Newman is a good friend of Kramer's, and the pair are forever participating in various get-rich-quick schemes. In "The Bookstore", Newman and Kramer decide to use a rickshaw to transport people from place to place. In "The Old Man", Newman and Kramer try to find valuable records to sell for cash. "The Bottle Deposit" features the most creative scheme between Kramer and Newman to bring many deposit bottles (5 cents in New York) in a mail truck all the way to Michigan (10 cents each). Even Newman's friendship with Kramer, however, can be overcome by Newman's obsession to win in any situation; in "The Label Maker", he and Kramer play a game of Risk and when Kramer leaves the game board in Jerry's apartment for safekeeping, Newman goes so far as to sneak into Jerry's apartment via the fire escape with intent to rearrange the pieces' layout in his favor, although he is detected and flees before he actually changes anything.

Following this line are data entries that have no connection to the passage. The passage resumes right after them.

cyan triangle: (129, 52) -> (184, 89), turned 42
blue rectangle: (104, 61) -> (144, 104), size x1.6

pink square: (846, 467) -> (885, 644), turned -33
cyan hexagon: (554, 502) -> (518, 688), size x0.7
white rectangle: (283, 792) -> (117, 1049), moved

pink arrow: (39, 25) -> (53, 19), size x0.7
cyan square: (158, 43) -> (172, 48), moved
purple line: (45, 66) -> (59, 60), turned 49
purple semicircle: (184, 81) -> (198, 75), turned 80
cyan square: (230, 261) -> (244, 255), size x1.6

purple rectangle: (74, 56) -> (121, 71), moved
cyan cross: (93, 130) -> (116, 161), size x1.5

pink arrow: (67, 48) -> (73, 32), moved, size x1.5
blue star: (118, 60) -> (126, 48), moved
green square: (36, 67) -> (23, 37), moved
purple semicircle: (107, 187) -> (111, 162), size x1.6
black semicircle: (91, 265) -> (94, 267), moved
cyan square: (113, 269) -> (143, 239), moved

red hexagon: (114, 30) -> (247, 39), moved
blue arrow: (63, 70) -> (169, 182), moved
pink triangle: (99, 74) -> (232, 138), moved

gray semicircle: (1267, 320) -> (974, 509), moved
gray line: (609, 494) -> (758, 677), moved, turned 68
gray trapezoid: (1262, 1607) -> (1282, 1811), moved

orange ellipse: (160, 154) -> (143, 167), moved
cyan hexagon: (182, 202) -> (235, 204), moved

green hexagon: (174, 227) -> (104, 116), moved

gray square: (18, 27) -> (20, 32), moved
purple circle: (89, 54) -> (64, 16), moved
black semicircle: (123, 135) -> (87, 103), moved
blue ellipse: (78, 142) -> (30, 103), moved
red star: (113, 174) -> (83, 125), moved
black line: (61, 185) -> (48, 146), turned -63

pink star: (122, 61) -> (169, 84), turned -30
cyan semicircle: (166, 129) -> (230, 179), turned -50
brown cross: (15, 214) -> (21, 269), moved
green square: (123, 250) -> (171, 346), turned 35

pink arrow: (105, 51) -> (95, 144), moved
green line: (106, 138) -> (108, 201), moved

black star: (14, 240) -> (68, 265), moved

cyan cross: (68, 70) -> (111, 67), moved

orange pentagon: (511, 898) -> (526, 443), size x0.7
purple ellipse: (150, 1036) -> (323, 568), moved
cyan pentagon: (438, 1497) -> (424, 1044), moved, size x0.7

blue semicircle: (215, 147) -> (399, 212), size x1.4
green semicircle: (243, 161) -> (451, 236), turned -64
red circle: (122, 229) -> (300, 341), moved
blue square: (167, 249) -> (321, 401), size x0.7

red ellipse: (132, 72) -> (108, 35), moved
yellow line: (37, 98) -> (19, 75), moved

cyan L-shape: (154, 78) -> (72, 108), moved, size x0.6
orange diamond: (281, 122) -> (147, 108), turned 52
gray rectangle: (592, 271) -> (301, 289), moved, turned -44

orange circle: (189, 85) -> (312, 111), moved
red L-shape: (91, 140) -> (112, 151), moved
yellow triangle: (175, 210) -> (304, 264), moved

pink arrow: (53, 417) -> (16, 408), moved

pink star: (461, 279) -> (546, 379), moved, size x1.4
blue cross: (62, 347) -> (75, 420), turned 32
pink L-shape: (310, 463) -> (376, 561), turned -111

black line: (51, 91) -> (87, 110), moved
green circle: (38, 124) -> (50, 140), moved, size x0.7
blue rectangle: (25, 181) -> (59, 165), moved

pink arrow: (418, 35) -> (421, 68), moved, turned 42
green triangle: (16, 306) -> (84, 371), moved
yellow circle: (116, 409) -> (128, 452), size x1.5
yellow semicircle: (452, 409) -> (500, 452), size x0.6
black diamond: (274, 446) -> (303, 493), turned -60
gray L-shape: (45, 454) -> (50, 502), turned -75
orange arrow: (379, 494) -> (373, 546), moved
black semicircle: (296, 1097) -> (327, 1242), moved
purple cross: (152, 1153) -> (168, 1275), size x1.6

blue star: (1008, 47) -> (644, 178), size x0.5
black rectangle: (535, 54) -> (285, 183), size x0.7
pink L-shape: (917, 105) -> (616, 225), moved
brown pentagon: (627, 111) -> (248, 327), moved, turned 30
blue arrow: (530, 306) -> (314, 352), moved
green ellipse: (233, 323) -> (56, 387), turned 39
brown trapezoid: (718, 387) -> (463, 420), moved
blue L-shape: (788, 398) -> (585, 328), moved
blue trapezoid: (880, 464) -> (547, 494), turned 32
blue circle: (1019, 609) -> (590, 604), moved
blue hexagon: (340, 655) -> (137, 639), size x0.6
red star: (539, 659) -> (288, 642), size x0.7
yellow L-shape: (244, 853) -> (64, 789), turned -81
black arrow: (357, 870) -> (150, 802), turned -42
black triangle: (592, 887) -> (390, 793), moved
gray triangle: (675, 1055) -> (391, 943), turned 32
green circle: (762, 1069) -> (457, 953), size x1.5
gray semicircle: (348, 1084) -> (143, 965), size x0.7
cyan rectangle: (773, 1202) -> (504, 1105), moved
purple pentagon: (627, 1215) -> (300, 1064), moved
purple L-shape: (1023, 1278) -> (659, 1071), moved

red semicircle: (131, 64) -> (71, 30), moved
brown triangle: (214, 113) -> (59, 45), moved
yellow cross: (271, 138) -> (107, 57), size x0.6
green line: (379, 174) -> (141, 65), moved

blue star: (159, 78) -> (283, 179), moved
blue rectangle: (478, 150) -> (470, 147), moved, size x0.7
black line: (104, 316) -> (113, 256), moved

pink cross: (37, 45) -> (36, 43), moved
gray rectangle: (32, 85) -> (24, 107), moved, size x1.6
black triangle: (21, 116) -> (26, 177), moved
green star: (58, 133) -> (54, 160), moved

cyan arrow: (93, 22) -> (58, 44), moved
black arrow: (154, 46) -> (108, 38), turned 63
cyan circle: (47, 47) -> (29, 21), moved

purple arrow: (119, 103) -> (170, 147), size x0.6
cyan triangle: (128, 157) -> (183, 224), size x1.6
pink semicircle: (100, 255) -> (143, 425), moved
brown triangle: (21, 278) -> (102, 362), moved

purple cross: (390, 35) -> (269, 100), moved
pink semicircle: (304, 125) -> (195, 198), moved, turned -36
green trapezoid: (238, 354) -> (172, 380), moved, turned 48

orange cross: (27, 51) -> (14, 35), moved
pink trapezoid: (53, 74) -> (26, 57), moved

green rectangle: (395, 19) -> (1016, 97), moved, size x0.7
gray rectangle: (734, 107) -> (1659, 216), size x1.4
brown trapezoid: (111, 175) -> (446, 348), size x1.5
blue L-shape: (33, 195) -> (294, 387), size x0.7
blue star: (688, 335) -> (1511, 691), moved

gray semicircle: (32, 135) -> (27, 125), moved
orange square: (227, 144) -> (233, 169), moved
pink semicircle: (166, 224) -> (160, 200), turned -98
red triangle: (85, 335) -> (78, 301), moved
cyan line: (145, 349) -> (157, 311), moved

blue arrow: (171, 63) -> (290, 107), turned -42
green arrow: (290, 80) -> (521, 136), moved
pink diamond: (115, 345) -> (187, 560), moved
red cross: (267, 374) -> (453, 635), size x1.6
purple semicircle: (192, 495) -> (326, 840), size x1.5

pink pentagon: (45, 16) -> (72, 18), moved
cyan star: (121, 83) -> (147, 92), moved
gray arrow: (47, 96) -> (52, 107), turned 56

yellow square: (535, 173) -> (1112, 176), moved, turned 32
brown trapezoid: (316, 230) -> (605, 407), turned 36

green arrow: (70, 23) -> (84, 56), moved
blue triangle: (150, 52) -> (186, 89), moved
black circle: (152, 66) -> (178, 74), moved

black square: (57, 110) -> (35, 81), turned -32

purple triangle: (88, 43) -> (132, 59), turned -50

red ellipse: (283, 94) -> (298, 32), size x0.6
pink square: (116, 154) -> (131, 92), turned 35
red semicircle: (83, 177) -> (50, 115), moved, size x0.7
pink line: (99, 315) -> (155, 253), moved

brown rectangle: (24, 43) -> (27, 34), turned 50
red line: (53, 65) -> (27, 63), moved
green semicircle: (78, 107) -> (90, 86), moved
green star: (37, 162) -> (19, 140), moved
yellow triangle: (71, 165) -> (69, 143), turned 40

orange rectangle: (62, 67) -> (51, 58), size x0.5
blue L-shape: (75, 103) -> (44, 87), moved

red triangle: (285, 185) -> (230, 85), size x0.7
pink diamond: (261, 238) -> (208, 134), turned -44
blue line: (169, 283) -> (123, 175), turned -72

As Kramer puts it in the episode "The Reverse Peephole", Newman can climb trees "like a ring-tailed lemur," a skill he claims to have learned in the Pacific Northwest. Despite his girth, Newman is a "fantastic" tennis player and a nimble runner. He is seen running athletically in several episodes. In the finale Newman claims to be one quarter French. In "The Label Maker", Jerry even agrees with George that Newman is "merry", which appeared to be a compliment of sorts. Newman takes his job as a mailman with pride but, paradoxically, is portrayed as a lazy worker with such habits as not working when it is raining or hiding bags of mail in Jerry's basement storage locker rather than delivering them. Despite such clear lack of respect for mail, he nevertheless impulsively protests the idea of any mail being considered "junk". He is sometimes known to use his job for corrupt purposes, such as purposely withholding mail (often utility bills or the like) for blackmail revenge, or using the Union to get himself out of jail.

Newman's angry rants directed against Jerry and, at times, the United States Postal Service in various episodes tend to be bombastic and verbose, displaying an impressive command of language. One of his most well known speeches takes place in "The Finale", after Jerry refuses to take him to Paris:

"All right! But hear me and hear me well! The day will come, oh yes, mark my words, Seinfeld! Your day of reckoning is coming, when an evil wind will blow through your little playworld and wipe that smug smile off your face! And I'll be there in all my glory, watching, watching as it all comes crumbling down!"

There are a couple of episodes where Newman serves other roles than Jerry's enemy and Kramer's friend. He collaborated with George in "The Calzone" in an attempt to find another way to get a calzone to George Steinbrenner. He fell in love with Elaine for a few episodes, but the incident ends in "The Reverse Peephole", in which Elaine tries to get a fur coat back for Joe Mayo.

He has a few friends from the post office and girlfriends in a couple of episodes. One moment in "The Bottle Deposit", after he is dumped from his mail truck, he seeks refuge in a farmer's, but is kicked out for having sex with the farmer's daughter, who calls him "Norman". Newman was also seen with a supermodel after his birthday wish comes true in "The Betrayal".

Evil Deeds

Trivia

  • Seinfeld has been quoted as saying that he almost feels sorry for Wayne Knight, as his portrayal of Newman has typecast him to the point that "everywhere he goes, he must be greeted with 'Hello, Newman.'" In fact, during the Seinfeld DVD special features, Knight recounts an occasion when he was having a particularly bad day, where after a series of unfortunate events, a fan happened to yell "Hello, Newman." This resulted in Knight releasing his long day's built-up anger on the unsuspecting fan.